> [Brief] Would you retype exactly the lines below, starting with the one that has "hfov_deg: 56.8" and going on through the one that has "f_number: 3.2", with no pictures and nothing else?

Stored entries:
▽

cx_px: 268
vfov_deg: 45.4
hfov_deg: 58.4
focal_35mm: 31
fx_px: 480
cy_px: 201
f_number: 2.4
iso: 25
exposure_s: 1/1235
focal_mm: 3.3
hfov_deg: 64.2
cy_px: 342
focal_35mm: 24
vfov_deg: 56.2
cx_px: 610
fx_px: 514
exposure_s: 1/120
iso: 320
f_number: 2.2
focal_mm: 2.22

△
▽

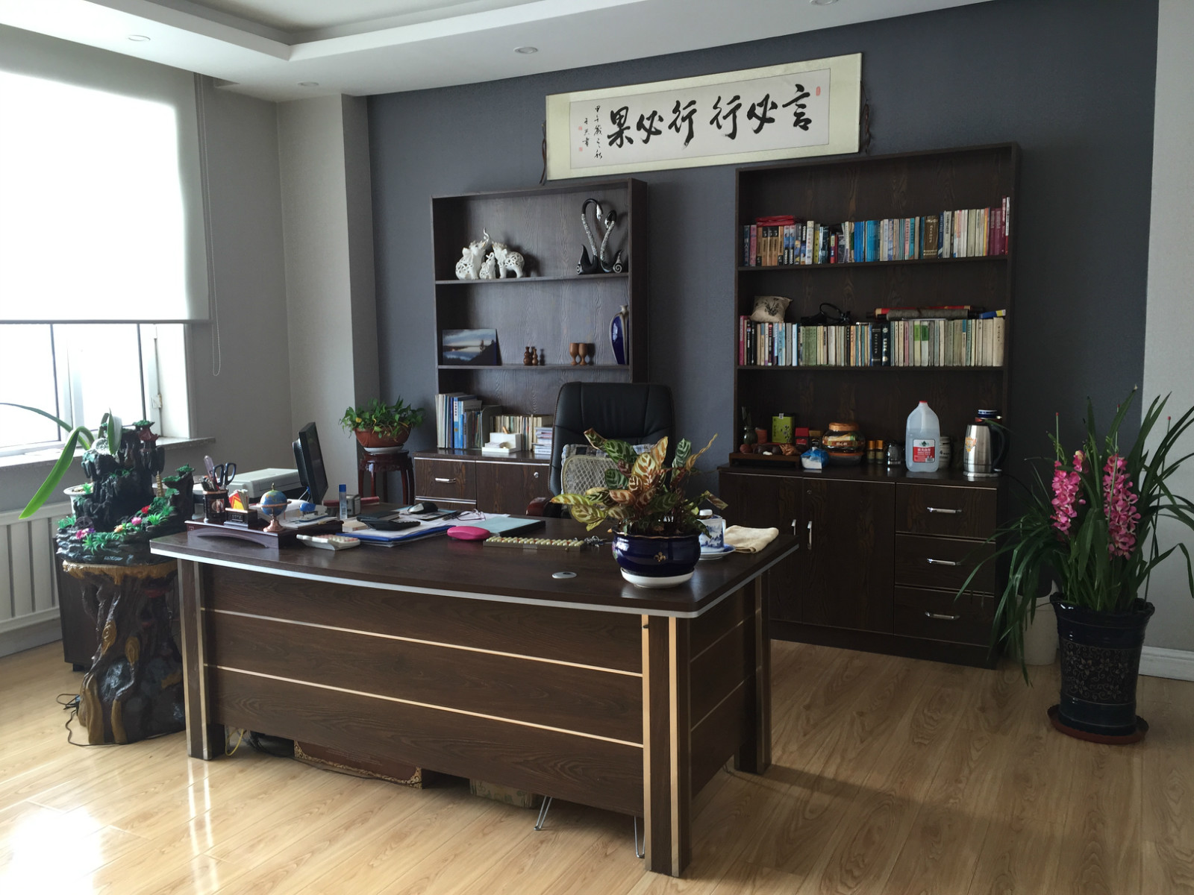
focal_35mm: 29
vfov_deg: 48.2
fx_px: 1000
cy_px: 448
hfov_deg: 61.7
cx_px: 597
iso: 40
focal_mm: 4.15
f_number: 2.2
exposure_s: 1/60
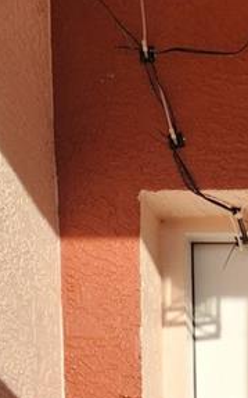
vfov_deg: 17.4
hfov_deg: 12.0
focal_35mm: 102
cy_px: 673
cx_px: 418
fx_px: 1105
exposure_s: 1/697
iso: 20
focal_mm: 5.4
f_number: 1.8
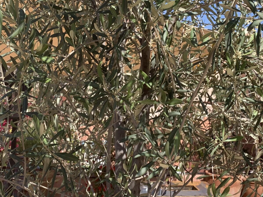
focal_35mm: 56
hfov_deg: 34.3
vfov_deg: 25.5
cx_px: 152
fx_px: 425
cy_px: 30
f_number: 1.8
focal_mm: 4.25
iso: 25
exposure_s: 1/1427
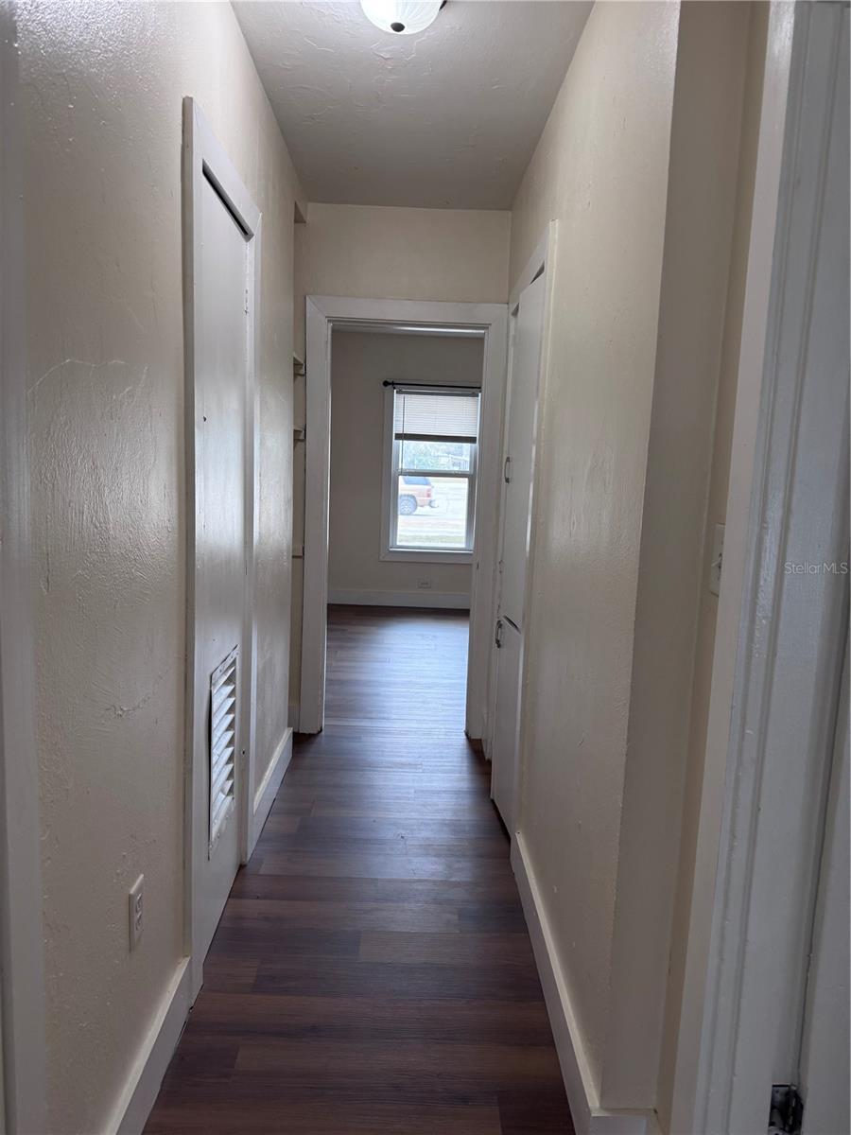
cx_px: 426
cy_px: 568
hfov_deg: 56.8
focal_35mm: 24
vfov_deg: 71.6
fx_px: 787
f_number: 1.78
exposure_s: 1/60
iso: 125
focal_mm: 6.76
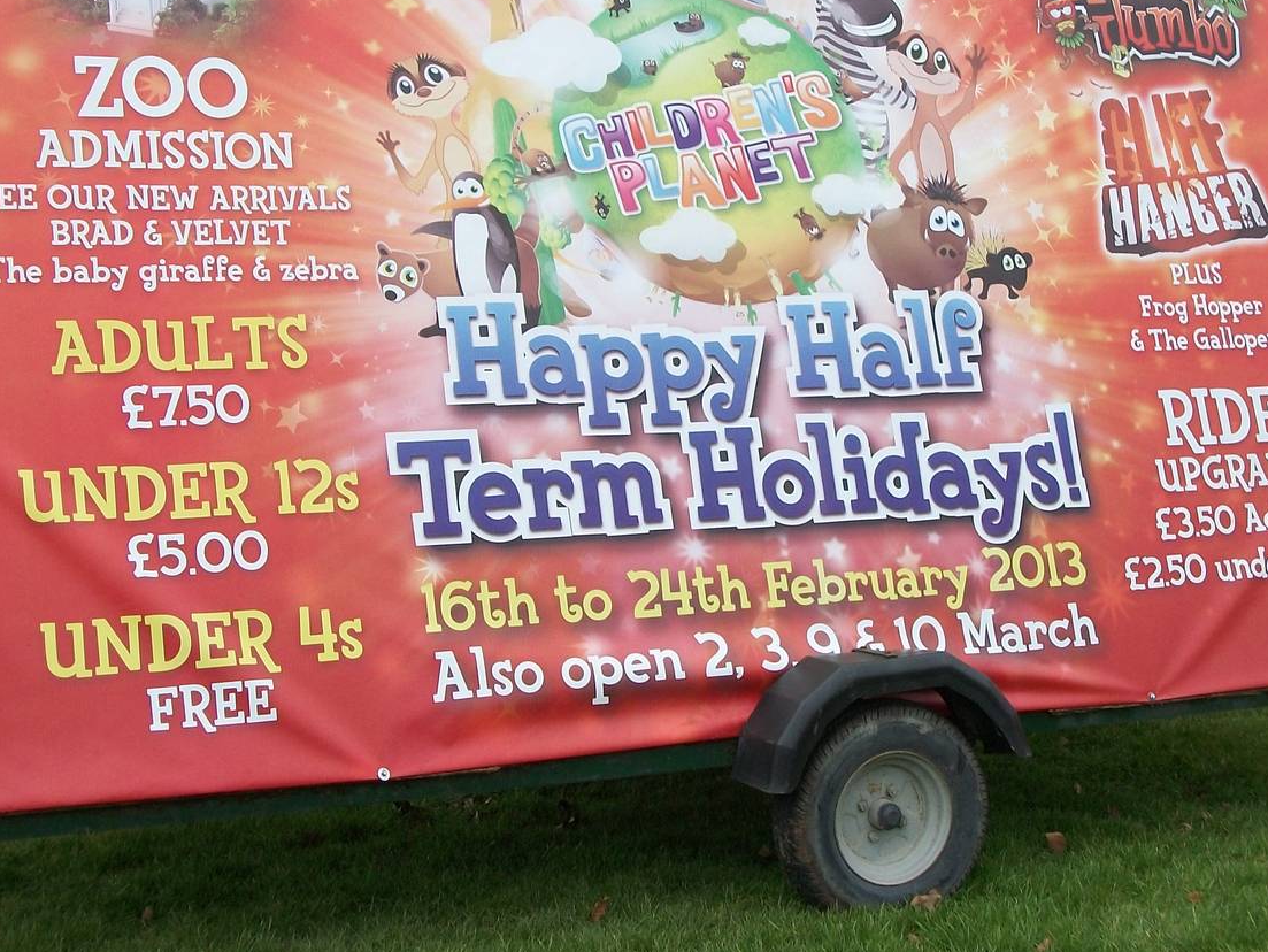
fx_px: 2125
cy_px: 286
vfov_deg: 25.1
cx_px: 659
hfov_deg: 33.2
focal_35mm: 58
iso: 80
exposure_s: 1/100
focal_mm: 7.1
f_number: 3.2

△
▽

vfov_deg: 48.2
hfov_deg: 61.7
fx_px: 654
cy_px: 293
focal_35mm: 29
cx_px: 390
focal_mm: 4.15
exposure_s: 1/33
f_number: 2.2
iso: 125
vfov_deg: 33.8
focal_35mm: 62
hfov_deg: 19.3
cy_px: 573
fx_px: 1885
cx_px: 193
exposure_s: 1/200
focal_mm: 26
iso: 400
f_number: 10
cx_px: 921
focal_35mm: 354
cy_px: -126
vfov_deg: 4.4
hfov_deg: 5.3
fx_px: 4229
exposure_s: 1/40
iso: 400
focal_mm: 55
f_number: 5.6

△

> [Response to this task]
hfov_deg: 56.8
focal_35mm: 24
vfov_deg: 71.6
fx_px: 787
f_number: 1.78
exposure_s: 1/60
iso: 125
focal_mm: 6.76
fx_px: 2125
cy_px: 286
vfov_deg: 25.1
cx_px: 659
hfov_deg: 33.2
focal_35mm: 58
iso: 80
exposure_s: 1/100
focal_mm: 7.1
f_number: 3.2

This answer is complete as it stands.